● **TO DO**:
Please copy the data below word for word, leaving out the pictures.

(Chart-based quiz items)
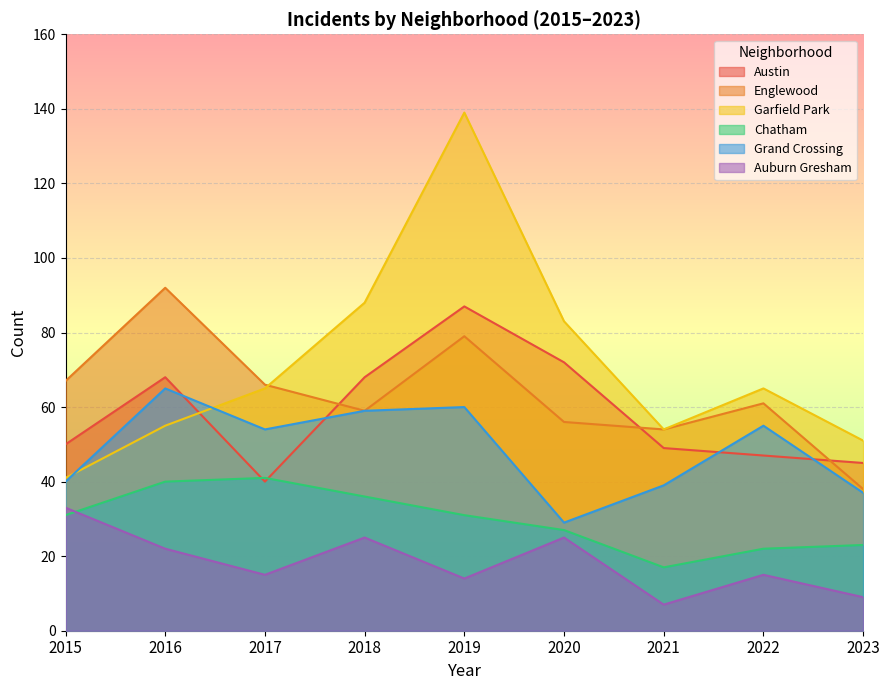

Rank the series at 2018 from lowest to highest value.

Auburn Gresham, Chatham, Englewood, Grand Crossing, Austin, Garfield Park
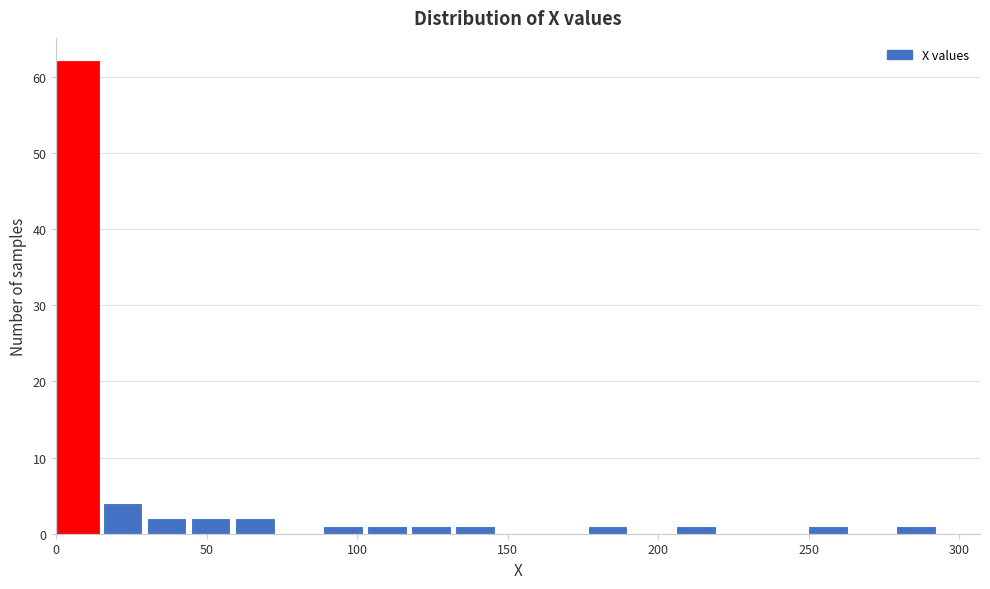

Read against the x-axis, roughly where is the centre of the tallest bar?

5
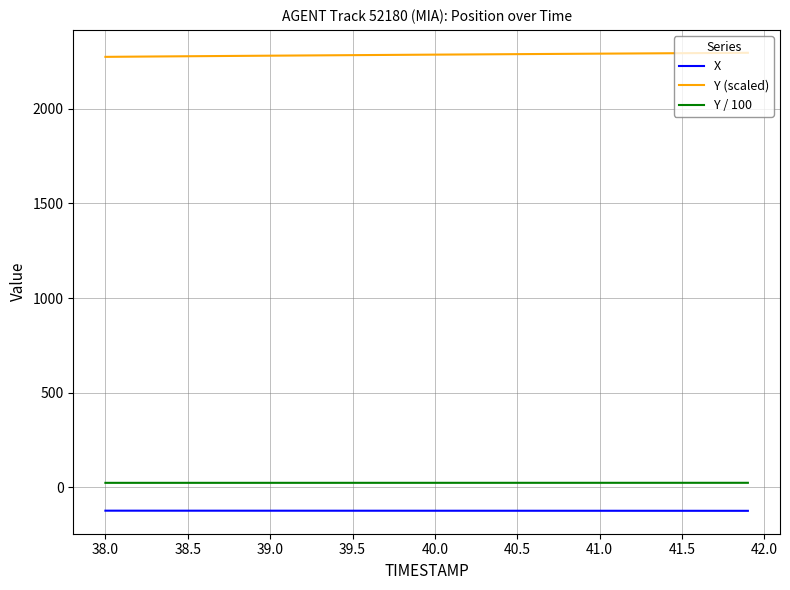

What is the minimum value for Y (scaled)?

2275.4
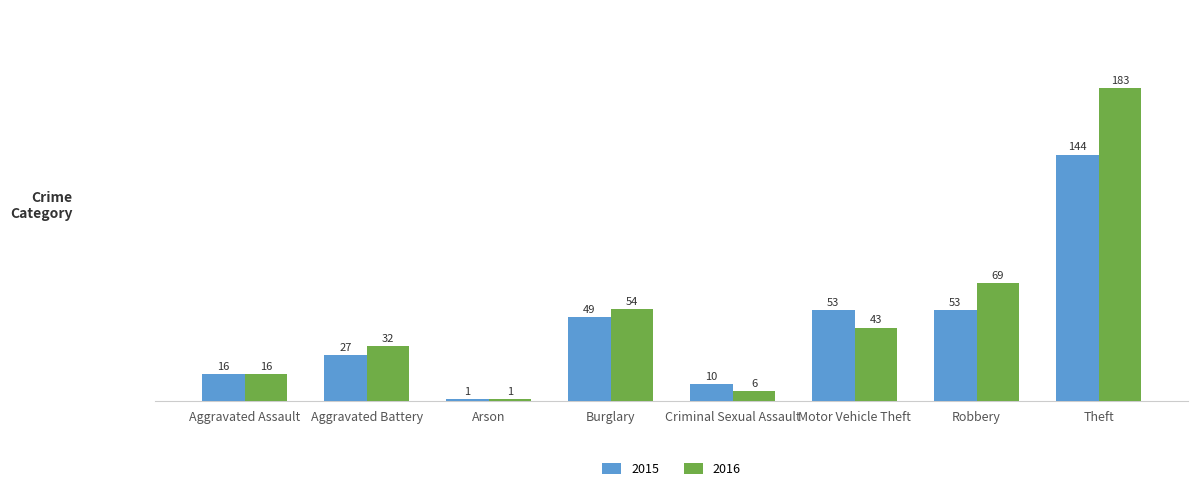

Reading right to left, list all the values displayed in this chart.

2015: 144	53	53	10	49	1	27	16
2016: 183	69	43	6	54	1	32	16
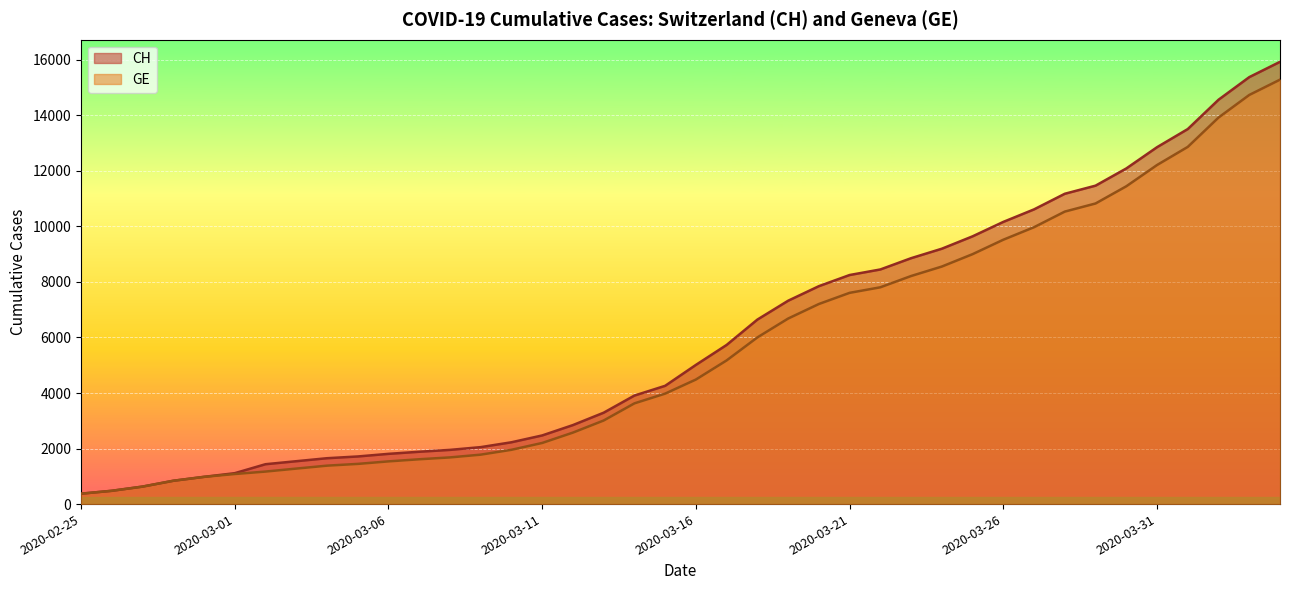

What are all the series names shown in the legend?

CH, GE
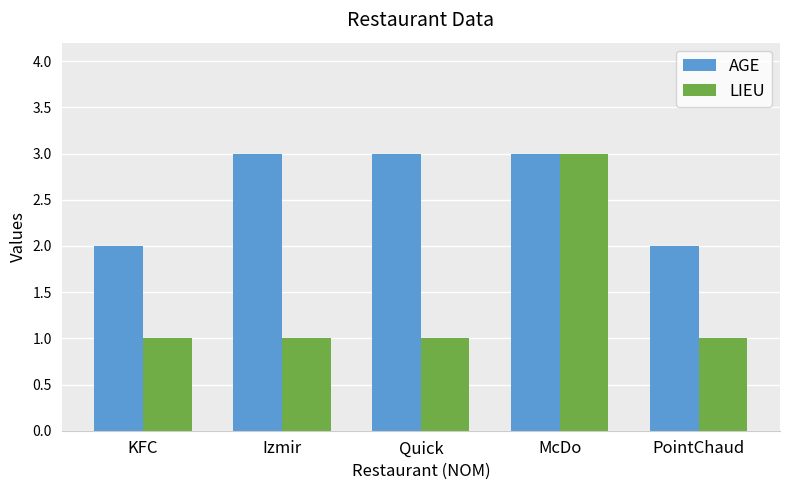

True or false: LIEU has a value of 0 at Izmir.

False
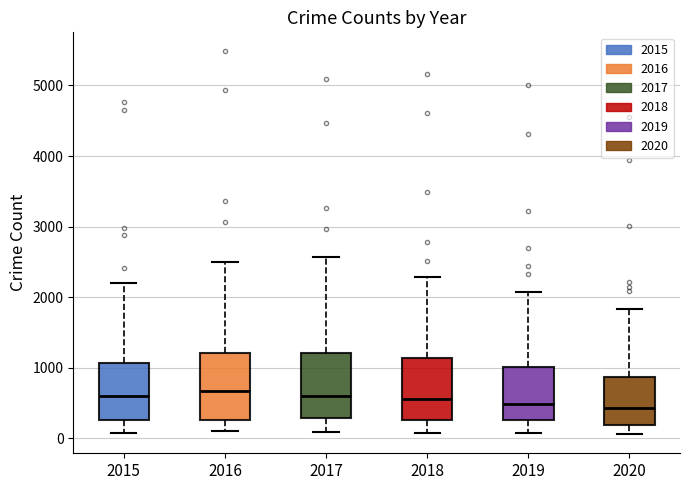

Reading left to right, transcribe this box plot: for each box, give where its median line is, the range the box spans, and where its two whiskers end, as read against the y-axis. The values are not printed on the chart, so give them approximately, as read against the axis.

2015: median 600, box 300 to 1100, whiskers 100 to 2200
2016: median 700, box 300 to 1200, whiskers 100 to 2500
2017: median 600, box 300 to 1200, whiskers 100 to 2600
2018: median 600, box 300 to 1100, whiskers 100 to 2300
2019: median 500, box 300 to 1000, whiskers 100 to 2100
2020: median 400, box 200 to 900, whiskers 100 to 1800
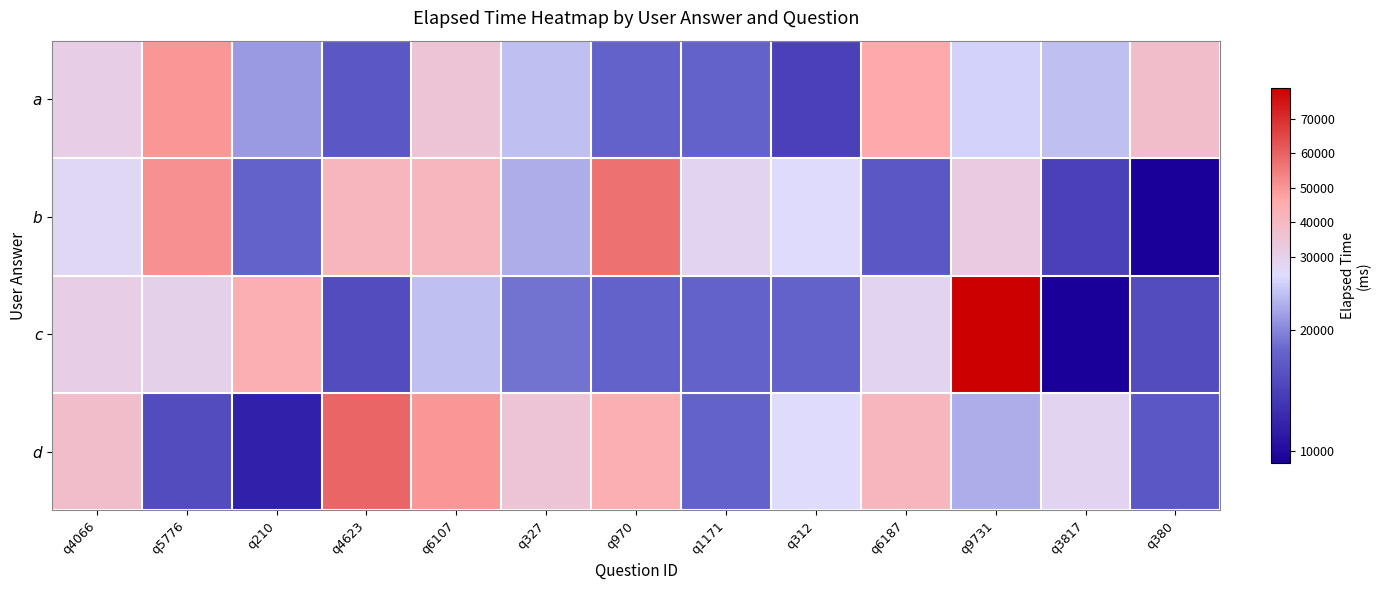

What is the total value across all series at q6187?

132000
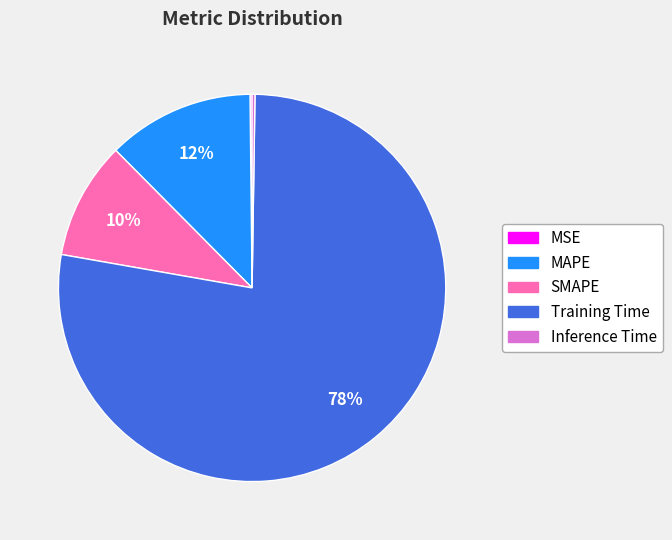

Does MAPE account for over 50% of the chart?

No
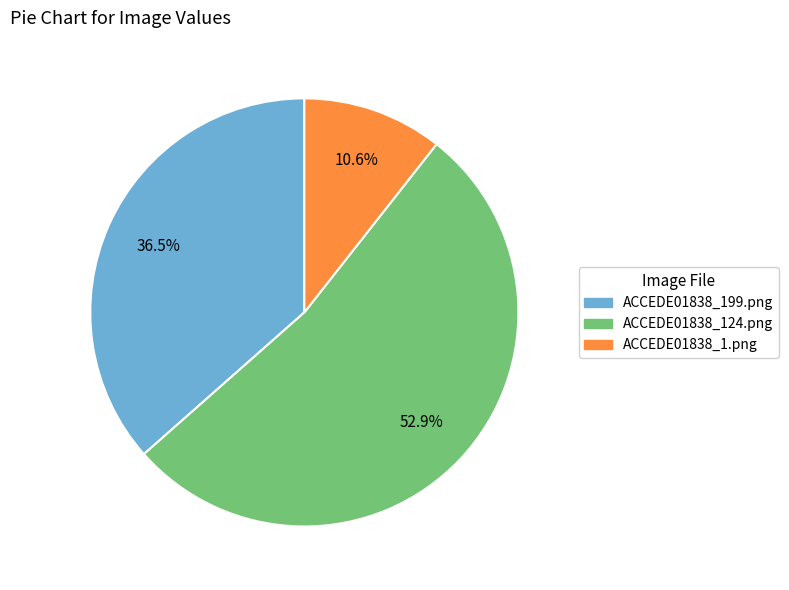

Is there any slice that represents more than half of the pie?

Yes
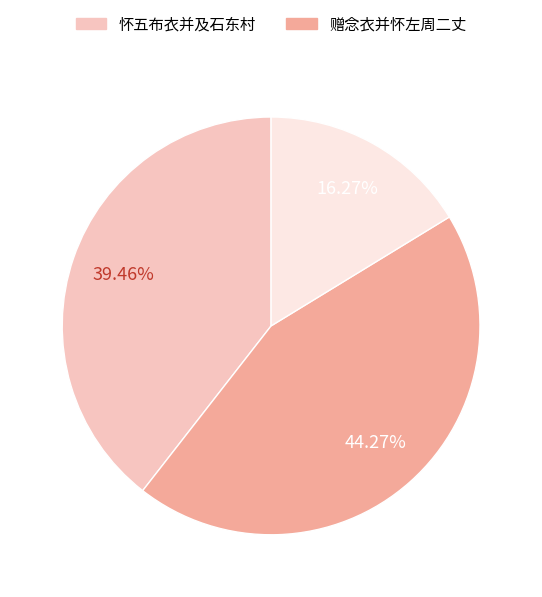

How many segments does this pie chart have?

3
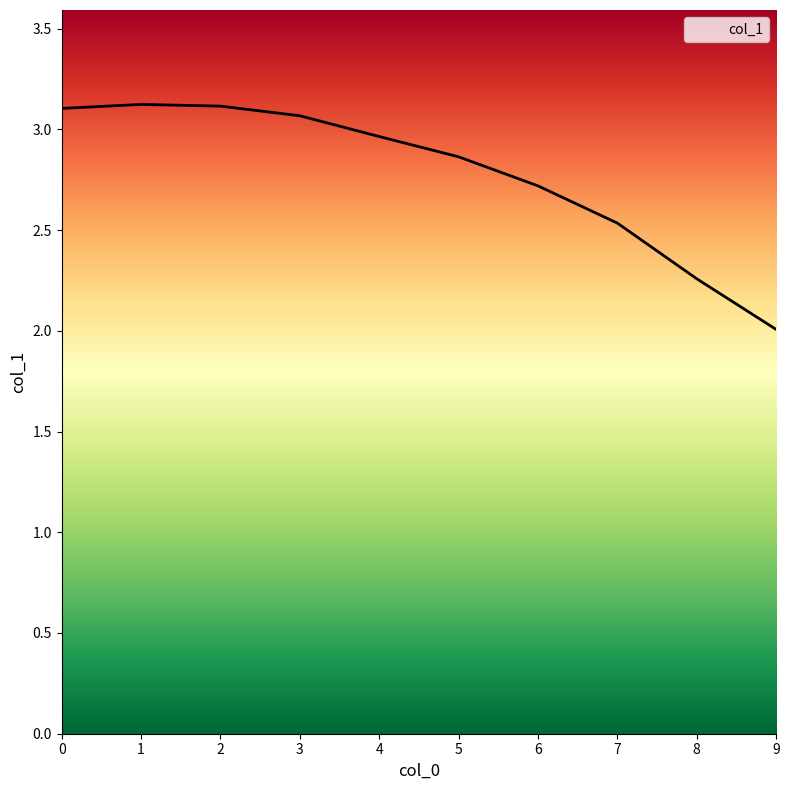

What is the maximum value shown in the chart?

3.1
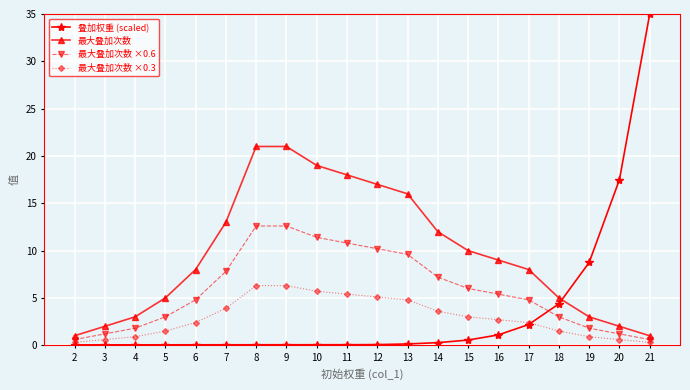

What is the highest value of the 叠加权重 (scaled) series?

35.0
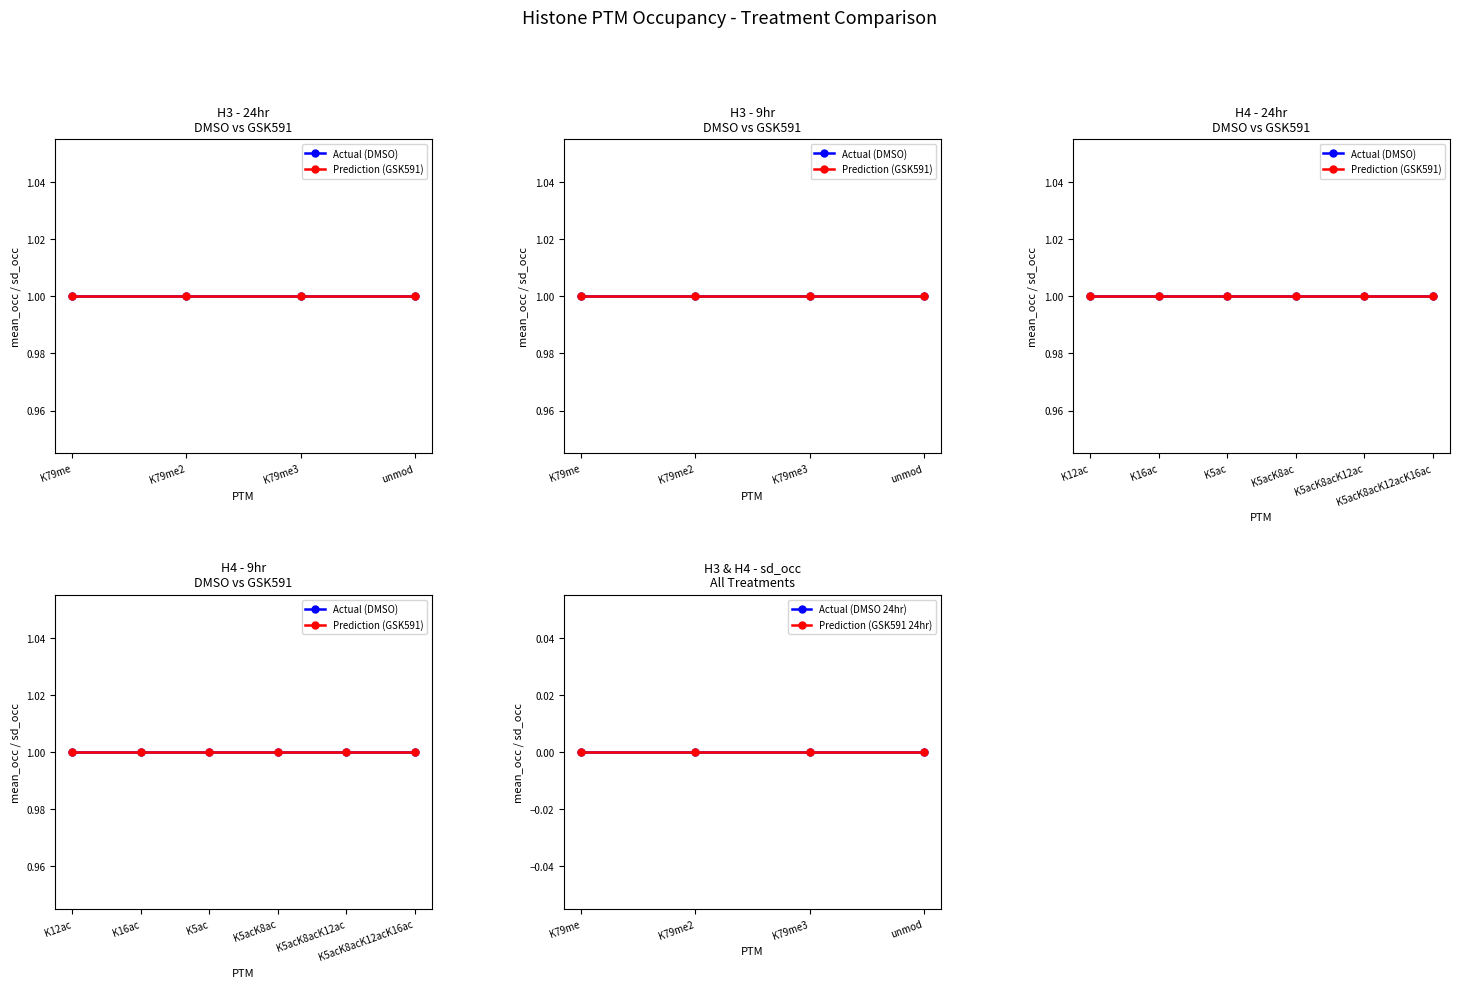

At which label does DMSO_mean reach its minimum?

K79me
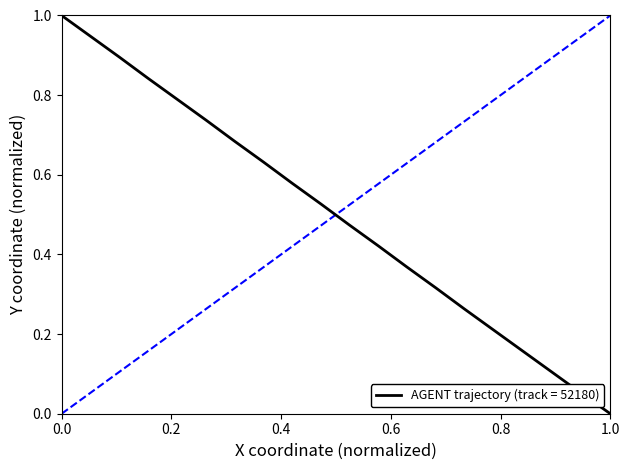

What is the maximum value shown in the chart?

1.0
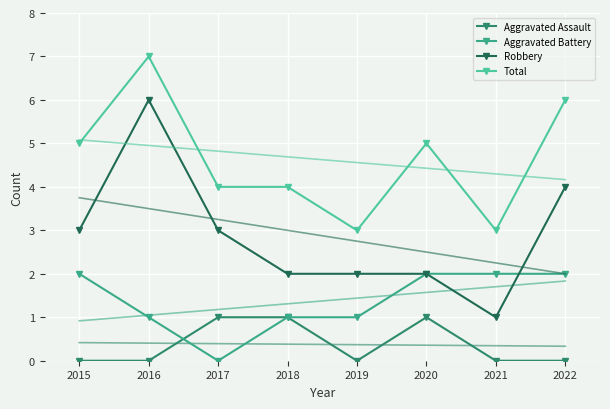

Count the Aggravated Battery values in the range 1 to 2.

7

● **PROBLEM SOLUTION**:
Rank the series at 2018 from lowest to highest value.

Auburn Gresham, Chatham, Englewood, Grand Crossing, Austin, Garfield Park

Read against the x-axis, roughly where is the centre of the tallest bar?

5

What is the minimum value for Y (scaled)?

2275.4

Reading right to left, list all the values displayed in this chart.

2015: 144	53	53	10	49	1	27	16
2016: 183	69	43	6	54	1	32	16

What are all the series names shown in the legend?

CH, GE

True or false: LIEU has a value of 0 at Izmir.

False

Reading left to right, transcribe this box plot: for each box, give where its median line is, the range the box spans, and where its two whiskers end, as read against the y-axis. The values are not printed on the chart, so give them approximately, as read against the axis.

2015: median 600, box 300 to 1100, whiskers 100 to 2200
2016: median 700, box 300 to 1200, whiskers 100 to 2500
2017: median 600, box 300 to 1200, whiskers 100 to 2600
2018: median 600, box 300 to 1100, whiskers 100 to 2300
2019: median 500, box 300 to 1000, whiskers 100 to 2100
2020: median 400, box 200 to 900, whiskers 100 to 1800

What is the total value across all series at q6187?

132000

Does MAPE account for over 50% of the chart?

No

Is there any slice that represents more than half of the pie?

Yes

How many segments does this pie chart have?

3

What is the maximum value shown in the chart?

3.1

What is the highest value of the 叠加权重 (scaled) series?

35.0

At which label does DMSO_mean reach its minimum?

K79me

What is the maximum value shown in the chart?

1.0

Count the Aggravated Battery values in the range 1 to 2.

7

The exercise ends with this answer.